## SHORT EXERCISE
Put the listing below, from its first line through the line with "state / province: Texas", into a two-column CSV with the headers field and value, one row per line. Wrap each entry in double quotes and replace any line breaks inside it with spaces.

○ ○ ○ ○ ○ ○ ○

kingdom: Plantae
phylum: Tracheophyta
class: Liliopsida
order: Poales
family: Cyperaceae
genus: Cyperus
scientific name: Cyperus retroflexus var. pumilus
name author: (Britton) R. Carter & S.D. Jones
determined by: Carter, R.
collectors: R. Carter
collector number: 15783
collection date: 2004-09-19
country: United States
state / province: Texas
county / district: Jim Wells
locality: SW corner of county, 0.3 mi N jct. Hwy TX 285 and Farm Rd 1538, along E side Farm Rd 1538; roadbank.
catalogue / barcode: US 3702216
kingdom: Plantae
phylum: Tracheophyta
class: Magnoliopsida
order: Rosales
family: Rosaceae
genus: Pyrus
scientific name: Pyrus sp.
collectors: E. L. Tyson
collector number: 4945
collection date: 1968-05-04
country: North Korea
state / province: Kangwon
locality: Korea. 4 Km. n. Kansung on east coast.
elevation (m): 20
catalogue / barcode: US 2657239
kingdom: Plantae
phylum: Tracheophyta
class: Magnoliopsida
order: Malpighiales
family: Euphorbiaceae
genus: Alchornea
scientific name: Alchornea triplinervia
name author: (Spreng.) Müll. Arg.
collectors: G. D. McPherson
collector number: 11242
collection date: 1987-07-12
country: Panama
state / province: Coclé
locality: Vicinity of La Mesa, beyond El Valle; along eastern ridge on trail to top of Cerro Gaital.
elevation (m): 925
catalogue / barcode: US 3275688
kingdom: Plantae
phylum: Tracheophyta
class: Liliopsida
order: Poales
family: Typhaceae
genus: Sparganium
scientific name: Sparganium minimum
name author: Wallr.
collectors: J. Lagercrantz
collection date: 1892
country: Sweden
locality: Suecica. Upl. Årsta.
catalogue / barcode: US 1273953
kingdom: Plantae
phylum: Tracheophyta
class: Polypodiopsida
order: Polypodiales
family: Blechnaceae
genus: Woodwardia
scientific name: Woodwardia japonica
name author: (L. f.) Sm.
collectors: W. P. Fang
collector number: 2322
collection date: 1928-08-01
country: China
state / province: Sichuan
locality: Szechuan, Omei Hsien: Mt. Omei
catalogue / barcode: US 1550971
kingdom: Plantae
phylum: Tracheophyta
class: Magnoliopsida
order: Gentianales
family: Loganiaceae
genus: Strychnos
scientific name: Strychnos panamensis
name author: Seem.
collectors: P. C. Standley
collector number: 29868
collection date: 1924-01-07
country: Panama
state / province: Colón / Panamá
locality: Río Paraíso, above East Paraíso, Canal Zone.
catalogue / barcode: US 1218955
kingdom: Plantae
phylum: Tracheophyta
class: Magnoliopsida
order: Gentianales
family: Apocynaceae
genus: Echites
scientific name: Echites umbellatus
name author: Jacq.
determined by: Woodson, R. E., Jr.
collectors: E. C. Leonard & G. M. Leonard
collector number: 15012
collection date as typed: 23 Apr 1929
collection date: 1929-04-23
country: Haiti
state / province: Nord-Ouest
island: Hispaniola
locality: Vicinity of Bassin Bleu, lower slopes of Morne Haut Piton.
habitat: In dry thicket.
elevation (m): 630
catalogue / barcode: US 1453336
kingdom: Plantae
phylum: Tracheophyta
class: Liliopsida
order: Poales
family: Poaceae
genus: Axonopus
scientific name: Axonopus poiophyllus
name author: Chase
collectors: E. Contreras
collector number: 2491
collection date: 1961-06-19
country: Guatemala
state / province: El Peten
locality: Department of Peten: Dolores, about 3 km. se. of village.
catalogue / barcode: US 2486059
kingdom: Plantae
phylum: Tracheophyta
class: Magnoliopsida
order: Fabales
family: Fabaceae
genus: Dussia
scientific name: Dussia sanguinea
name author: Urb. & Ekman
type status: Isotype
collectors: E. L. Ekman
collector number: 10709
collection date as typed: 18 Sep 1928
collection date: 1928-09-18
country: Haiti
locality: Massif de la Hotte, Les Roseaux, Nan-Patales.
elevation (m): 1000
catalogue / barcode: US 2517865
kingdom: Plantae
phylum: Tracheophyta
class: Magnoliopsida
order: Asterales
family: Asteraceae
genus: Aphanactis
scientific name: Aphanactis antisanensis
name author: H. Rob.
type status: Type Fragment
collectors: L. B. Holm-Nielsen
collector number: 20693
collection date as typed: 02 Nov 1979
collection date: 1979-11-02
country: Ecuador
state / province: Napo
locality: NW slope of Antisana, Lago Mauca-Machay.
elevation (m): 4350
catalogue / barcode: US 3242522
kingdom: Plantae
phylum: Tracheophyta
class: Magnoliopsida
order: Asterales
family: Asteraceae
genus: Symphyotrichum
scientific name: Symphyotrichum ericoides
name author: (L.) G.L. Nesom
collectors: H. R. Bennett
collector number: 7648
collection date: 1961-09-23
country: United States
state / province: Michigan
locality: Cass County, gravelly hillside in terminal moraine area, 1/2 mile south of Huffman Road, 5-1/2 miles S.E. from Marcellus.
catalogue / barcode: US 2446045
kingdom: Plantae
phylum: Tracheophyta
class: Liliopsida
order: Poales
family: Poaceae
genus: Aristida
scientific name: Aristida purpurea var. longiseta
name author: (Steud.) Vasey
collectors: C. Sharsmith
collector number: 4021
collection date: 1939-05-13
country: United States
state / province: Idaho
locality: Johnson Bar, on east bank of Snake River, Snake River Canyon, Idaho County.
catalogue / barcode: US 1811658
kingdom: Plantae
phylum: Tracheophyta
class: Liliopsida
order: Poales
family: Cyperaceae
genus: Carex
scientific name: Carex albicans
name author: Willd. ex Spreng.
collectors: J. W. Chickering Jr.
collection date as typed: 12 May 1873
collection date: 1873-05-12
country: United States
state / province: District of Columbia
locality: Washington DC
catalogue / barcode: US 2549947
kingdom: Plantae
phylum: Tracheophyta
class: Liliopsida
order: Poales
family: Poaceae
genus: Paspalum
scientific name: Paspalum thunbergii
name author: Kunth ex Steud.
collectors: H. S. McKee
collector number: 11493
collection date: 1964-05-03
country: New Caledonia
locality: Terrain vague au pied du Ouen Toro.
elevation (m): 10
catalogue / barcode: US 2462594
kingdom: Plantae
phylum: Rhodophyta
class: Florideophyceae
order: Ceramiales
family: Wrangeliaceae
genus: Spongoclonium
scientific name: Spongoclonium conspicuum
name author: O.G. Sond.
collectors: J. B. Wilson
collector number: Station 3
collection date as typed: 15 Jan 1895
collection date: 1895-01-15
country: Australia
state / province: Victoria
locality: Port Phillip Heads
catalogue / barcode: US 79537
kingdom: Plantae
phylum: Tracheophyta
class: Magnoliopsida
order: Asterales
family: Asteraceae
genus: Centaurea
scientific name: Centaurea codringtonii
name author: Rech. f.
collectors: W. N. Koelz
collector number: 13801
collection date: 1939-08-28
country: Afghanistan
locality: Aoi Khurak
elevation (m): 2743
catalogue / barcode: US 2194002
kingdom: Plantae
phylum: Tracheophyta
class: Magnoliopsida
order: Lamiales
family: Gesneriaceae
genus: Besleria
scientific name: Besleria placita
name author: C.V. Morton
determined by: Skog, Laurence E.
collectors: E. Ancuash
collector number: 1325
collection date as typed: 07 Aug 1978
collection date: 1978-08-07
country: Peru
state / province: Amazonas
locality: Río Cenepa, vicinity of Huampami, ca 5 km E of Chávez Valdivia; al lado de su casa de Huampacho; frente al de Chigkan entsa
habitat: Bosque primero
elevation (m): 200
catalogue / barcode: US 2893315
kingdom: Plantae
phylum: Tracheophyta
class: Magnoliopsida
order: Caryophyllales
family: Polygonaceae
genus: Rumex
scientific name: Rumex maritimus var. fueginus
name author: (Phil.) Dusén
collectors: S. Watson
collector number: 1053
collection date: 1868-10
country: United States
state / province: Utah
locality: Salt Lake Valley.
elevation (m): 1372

○ ○ ○ ○ ○ ○ ○

## OUTPUT FOR THIS TASK
field,value
"kingdom:","Plantae"
"phylum:","Tracheophyta"
"class:","Liliopsida"
"order:","Poales"
"family:","Cyperaceae"
"genus:","Cyperus"
"scientific name:","Cyperus retroflexus var. pumilus"
"name author:","(Britton) R. Carter & S.D. Jones"
"determined by:","Carter, R."
"collectors:","R. Carter"
"collector number:","15783"
"collection date:","2004-09-19"
"country:","United States"
"state / province:","Texas"